Researchers studying elderly cancer patients in nursing homes have found that many are severely undertreated for pain and more than a quarter of those who complain of pain, especially blacks and the oldest of the old, are given no pain medication, even aspirin.
The study, the largest of its kind, involved 13,625 cancer patients in five states, including New York.It found that patients older than 85 were about half as likely to be treated for pain as those between the ages of 65 and 74, and that blacks were half as likely as whites to receive pain medication.
"At some point, nursing home staff and in-house doctors may give up on patients who they know are going to die," said Dr. Giovanni Gambassi, a main author of the study in Wednesday's Journal of the American Medical Association. "There is no acceptable excuse for not treating pain appropriately in terminally ill patients."
A spokesman for the American Nursing Home Association, which represents 11,000 nursing homes across the country, said the new study raises "legitimate issues that bear close scrutiny."
But the spokesman, Tom Burke, also complained that nursing homes were being unfairly singled out, saying the problem of undertreatment of pain cuts across all areas of medicine.
Experts do not fully understand why the very old and minorities are more vulnerable to having their pain left untreated, but several theories are circulating, said Dr. Kathleen Foley, chief of the pain and palliative care service at Memorial Sloan-Kettering Cancer Center in New York City. One is that outright prejudice is at work, particularly in the case of minorities.

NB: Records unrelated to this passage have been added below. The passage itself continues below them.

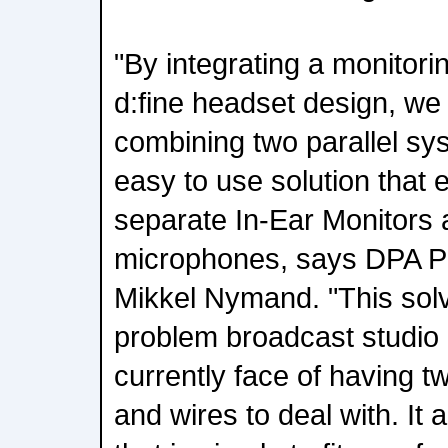
"By integrating a monitor
d:fine headset design, w
combining two parallel sy
easy to use solution that 
separate In-Ear Monitors
microphones, says DPA P
Mikkel Nymand. "This solve
problem broadcast studio
currently face of having 
and wires to deal with. It a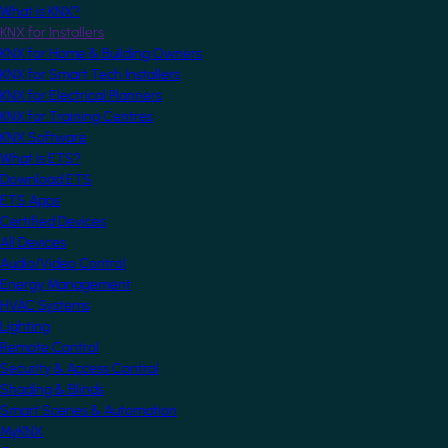
What is KNX?
KNX for Installers
KNX for Home & Building Owners
KNX for Smart Tech Installers
KNX for Electrical Planners
KNX for Training Centres
KNX Software
What is ETS?
Download ETS
ETS Apps
Certified Devices
All Devices
Audio/Video Control
Energy Management
HVAC Systems
Lighting
Remote Control
Security & Access Control
Shading & Blinds
Smart Scenes & Automation
MyKNX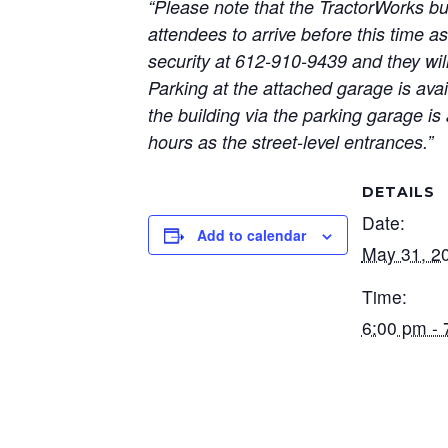
“Please note that the TractorWorks bu
attendees to arrive before this time as
security at 612-910-9439 and they will
Parking at the attached garage is ava
the building via the parking garage is 
hours as the street-level entrances.”
DETAILS
Date:
Add to calendar
May 31, 2
Time:
6:00 pm - 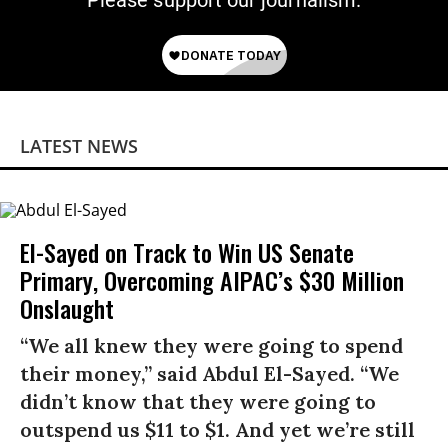
Please support our journalism.
LATEST NEWS
El-Sayed on Track to Win US Senate
Primary, Overcoming AIPAC’s $30 Million
Onslaught
“We all knew they were going to spend
their money,” said Abdul El-Sayed. “We
didn’t know that they were going to
outspend us $11 to $1. And yet we’re still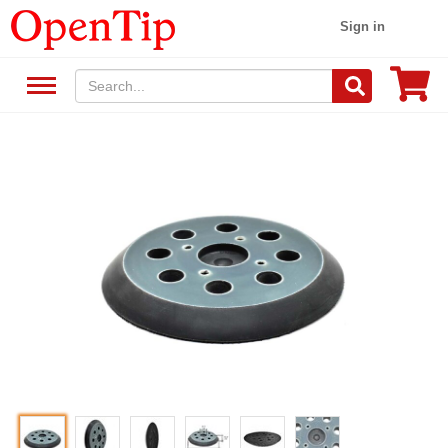
Sign in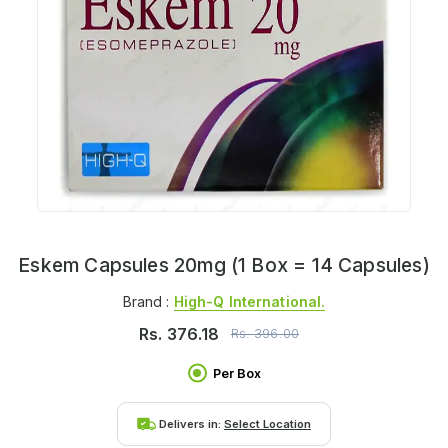
Eskem Capsules 20mg (1 Box = 14 Capsules)
Brand :
High-Q International.
Rs.
376.18
Rs.
396.00
Per Box
Delivers in:
Select Location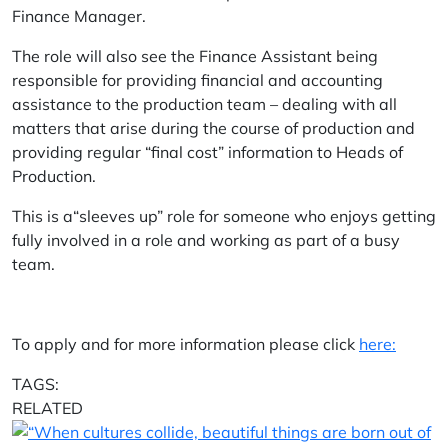
Finance Manager.
The role will also see the Finance Assistant being
responsible for providing financial and accounting
assistance to the production team – dealing with all
matters that arise during the course of production and
providing regular “final cost” information to Heads of
Production.
This is a“sleeves up” role for someone who enjoys getting
fully involved in a role and working as part of a busy
team.
To apply and for more information please click
here:
TAGS:
RELATED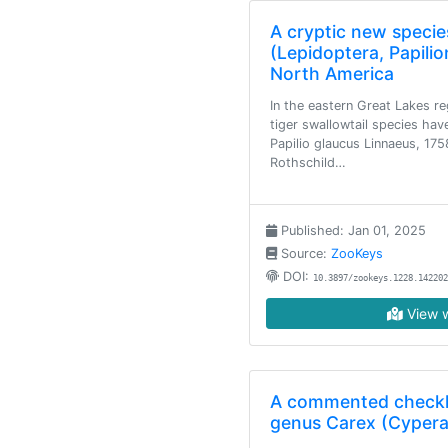
A cryptic new species
(Lepidoptera, Papili
North America
In the eastern Great Lakes r
tiger swallowtail species hav
Papilio glaucus Linnaeus, 175
Rothschild…
Published: Jan 01, 2025
Source:
ZooKeys
DOI:
10.3897/zookeys.1228.142202
View w
A commented checkli
genus Carex (Cypera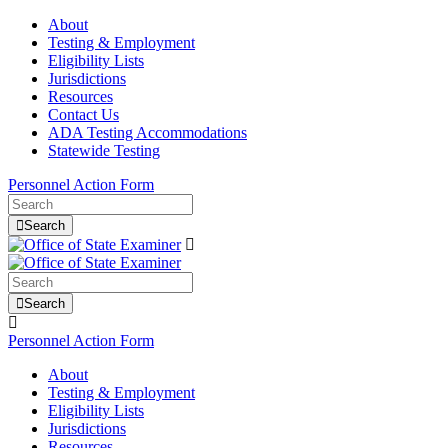
About
Testing & Employment
Eligibility Lists
Jurisdictions
Resources
Contact Us
ADA Testing Accommodations
Statewide Testing
Personnel Action Form
Search
Search
Personnel Action Form
About
Testing & Employment
Eligibility Lists
Jurisdictions
Resources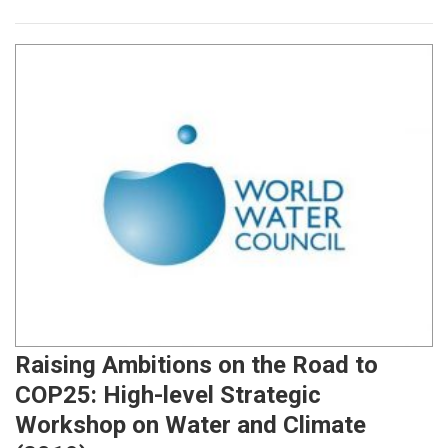
Raising Ambitions on the Road to
COP25: High-level Strategic
Workshop on Water and Climate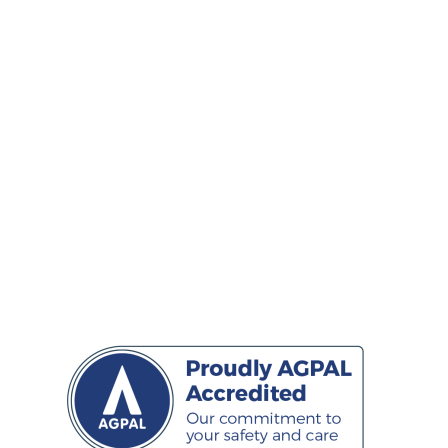
WEDNESDAY
8:00am - 5:30pm
THURSDAY
9:00am - 6:00pm
FRIDAY
8:00am - 5:30pm
SATURDAY
9am -3:00pm
SUNDAY
CLOSED
*Closed Sunday and public holidays
CONNECT
Facebook
Twitter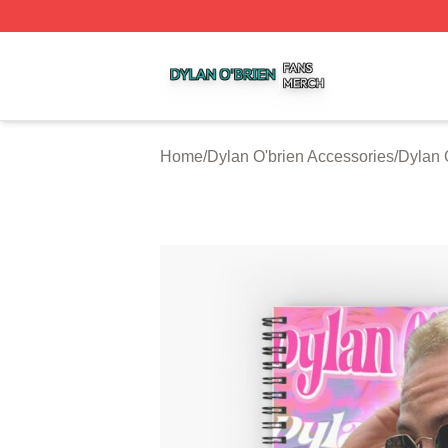
Dylan O'brien Shop ⚡️ Officially Licensed Dylan O'brien M
Home
/
Dylan O'brien Accessories
/
Dylan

Another, she said, is that these patients "are used to being in pain and suffering and therefore don't complain about it."
A third is that they don't want to be impaired by the side effects of medication. In addition, experts say that nursing home workers are poorly trained to recognize pain.
Whatever the reason, Dr. Foley and other experts in end-of-life care have long complained that their colleagues underestimate and undertreat pain and that patients' quality of life could be vastly improved if doctors paid attention to this problem.